St. Julia was born of noble parents in North Africa. When she was still quite young, her city was conquered by barbarians. Julia was captured and sold as a slave to a pagan merchant, but she did not complain or feel sorry for herself. She accepted everything, and performed the most humble tasks with wonderful cheerfulness. For Julia loved God with all her heart. In her spare time, she read holy books and prayed fervently.
One day her master decided to take her with him to France. On the way, he stopped at an island to go to a pagan festival. Julia refused to even go near the place where they were celebrating. She did not want to have anything to do with those superstitious ceremonies.
The governor of that region was very angry with her for not joining in the pagan feast. “Who is that woman who dares to insult our gods?” he cried. Julia’s owner answered that she was a Christian. He said, too, that although he had not been able to make her give up her religion, still she was such a good, faithful servant that he would not know what to do without her.
“I will give you four of my best women slaves for her,” offered the governor, but her master refused. “No,” he said, “All you own will not buy her. I would willingly lose the most valuable thing in the world rather than lose her.”

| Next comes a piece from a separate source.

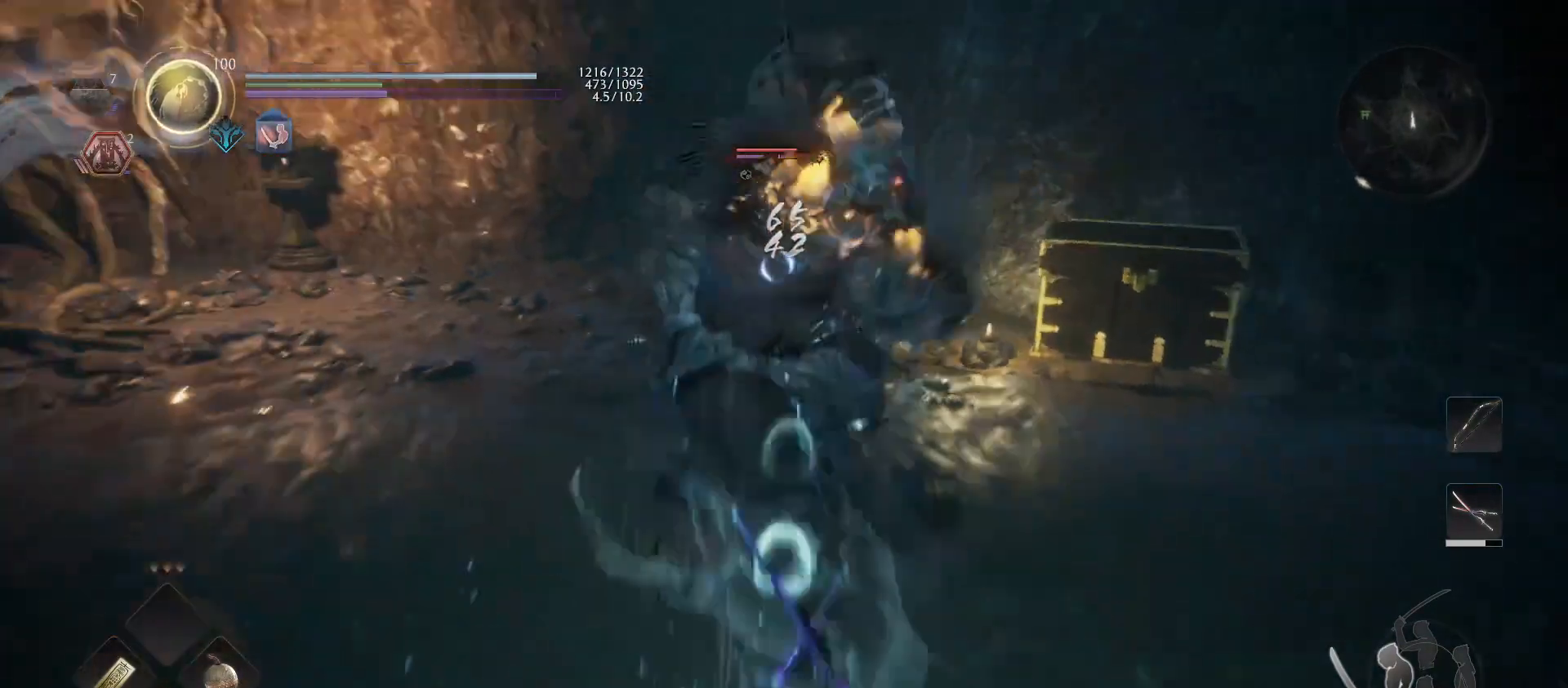
{"buttons": [], "left_stick": "down", "right_stick": "center", "events": [[100, "L3", "up"], [200, "L1", "up"]]}
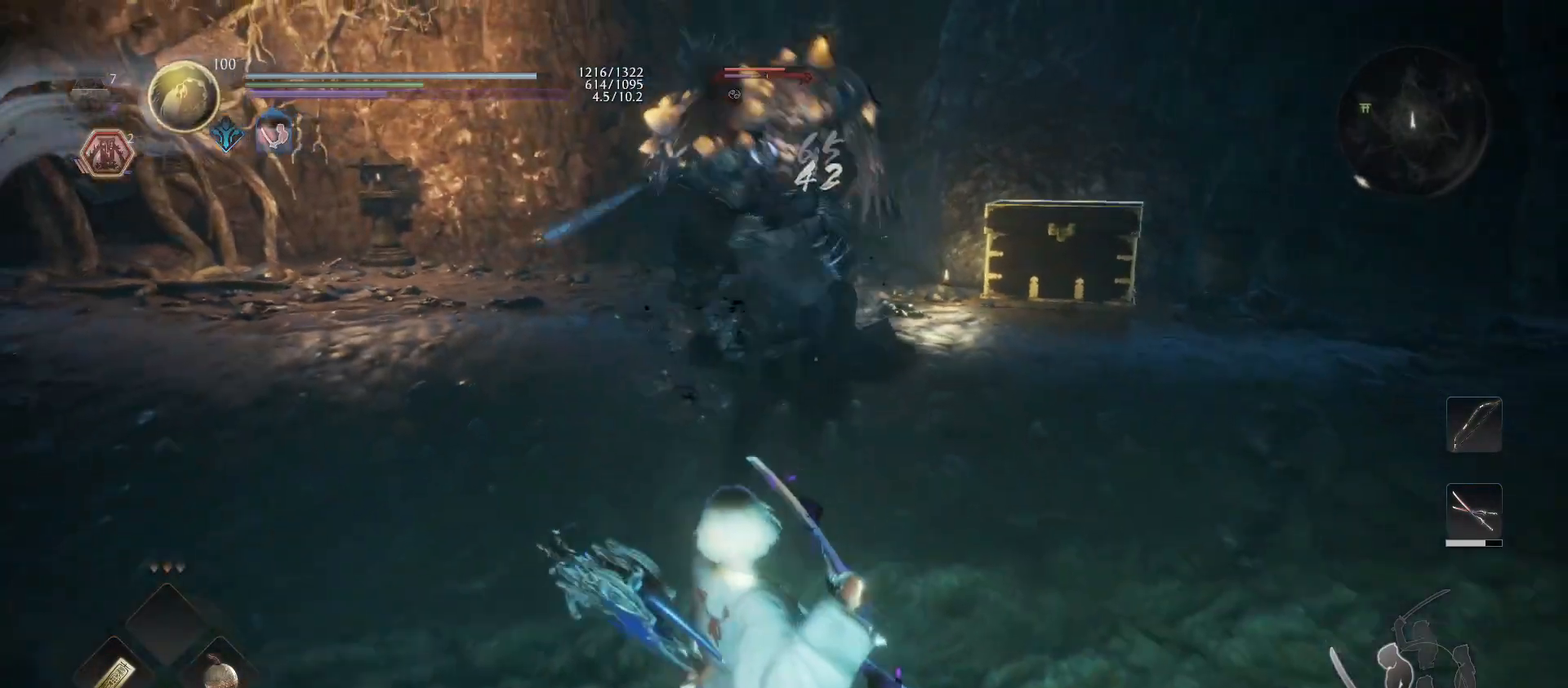
{"buttons": ["R1"], "left_stick": "up-left", "right_stick": "center", "events": [[467, "left_stick", "up-left"], [500, "R1", "down"]]}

When the merchant was asleep, however, the wicked governor tried to make Julia sacrifice to the gods. He promised to have her set free if she would, but she absolutely refused. She said she was as free as she wanted to be as long as she could serve Jesus. Then the pagan ruler, in great anger, had her struck on the face and her hair torn from her head. She was next put on a cross to hang there until she died. Her feast day is May 23rd.